Your objective: Rewrite the records below, replacing "Superius" with "Cantus" wherever it occurs and leaving everything else unchanged.

Source records

=====

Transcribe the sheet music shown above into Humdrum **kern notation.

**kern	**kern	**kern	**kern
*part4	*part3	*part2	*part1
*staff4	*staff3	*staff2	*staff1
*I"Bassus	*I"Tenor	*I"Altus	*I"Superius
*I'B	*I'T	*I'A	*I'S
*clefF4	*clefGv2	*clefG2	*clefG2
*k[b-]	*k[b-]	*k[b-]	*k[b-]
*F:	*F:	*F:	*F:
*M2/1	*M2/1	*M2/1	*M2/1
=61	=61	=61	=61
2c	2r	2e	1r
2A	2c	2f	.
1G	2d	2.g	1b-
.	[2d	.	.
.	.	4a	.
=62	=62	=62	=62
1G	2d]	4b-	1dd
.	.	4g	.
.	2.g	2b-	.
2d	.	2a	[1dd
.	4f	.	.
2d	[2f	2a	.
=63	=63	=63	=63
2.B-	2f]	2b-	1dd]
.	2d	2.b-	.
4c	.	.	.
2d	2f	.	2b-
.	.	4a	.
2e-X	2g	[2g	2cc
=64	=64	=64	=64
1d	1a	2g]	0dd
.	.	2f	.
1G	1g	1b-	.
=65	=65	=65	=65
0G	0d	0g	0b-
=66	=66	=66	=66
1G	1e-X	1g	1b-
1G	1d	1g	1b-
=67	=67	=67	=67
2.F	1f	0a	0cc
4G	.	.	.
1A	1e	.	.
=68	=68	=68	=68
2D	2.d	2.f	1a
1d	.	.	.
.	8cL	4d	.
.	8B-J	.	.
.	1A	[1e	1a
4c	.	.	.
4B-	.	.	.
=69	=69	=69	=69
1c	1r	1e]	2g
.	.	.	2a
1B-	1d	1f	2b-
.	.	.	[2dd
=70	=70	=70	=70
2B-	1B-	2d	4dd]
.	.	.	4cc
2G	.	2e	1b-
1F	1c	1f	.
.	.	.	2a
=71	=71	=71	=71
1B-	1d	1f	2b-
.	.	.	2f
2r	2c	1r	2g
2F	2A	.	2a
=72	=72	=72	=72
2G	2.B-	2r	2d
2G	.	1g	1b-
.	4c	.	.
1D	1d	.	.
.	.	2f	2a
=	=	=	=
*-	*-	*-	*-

=====

The result:
Transcribe the sheet music shown above into Humdrum **kern notation.

**kern	**kern	**kern	**kern
*part4	*part3	*part2	*part1
*staff4	*staff3	*staff2	*staff1
*I"Bassus	*I"Tenor	*I"Altus	*I"Cantus
*I'B	*I'T	*I'A	*I'S
*clefF4	*clefGv2	*clefG2	*clefG2
*k[b-]	*k[b-]	*k[b-]	*k[b-]
*F:	*F:	*F:	*F:
*M2/1	*M2/1	*M2/1	*M2/1
=61	=61	=61	=61
2c	2r	2e	1r
2A	2c	2f	.
1G	2d	2.g	1b-
.	[2d	.	.
.	.	4a	.
=62	=62	=62	=62
1G	2d]	4b-	1dd
.	.	4g	.
.	2.g	2b-	.
2d	.	2a	[1dd
.	4f	.	.
2d	[2f	2a	.
=63	=63	=63	=63
2.B-	2f]	2b-	1dd]
.	2d	2.b-	.
4c	.	.	.
2d	2f	.	2b-
.	.	4a	.
2e-X	2g	[2g	2cc
=64	=64	=64	=64
1d	1a	2g]	0dd
.	.	2f	.
1G	1g	1b-	.
=65	=65	=65	=65
0G	0d	0g	0b-
=66	=66	=66	=66
1G	1e-X	1g	1b-
1G	1d	1g	1b-
=67	=67	=67	=67
2.F	1f	0a	0cc
4G	.	.	.
1A	1e	.	.
=68	=68	=68	=68
2D	2.d	2.f	1a
1d	.	.	.
.	8cL	4d	.
.	8B-J	.	.
.	1A	[1e	1a
4c	.	.	.
4B-	.	.	.
=69	=69	=69	=69
1c	1r	1e]	2g
.	.	.	2a
1B-	1d	1f	2b-
.	.	.	[2dd
=70	=70	=70	=70
2B-	1B-	2d	4dd]
.	.	.	4cc
2G	.	2e	1b-
1F	1c	1f	.
.	.	.	2a
=71	=71	=71	=71
1B-	1d	1f	2b-
.	.	.	2f
2r	2c	1r	2g
2F	2A	.	2a
=72	=72	=72	=72
2G	2.B-	2r	2d
2G	.	1g	1b-
.	4c	.	.
1D	1d	.	.
.	.	2f	2a
=	=	=	=
*-	*-	*-	*-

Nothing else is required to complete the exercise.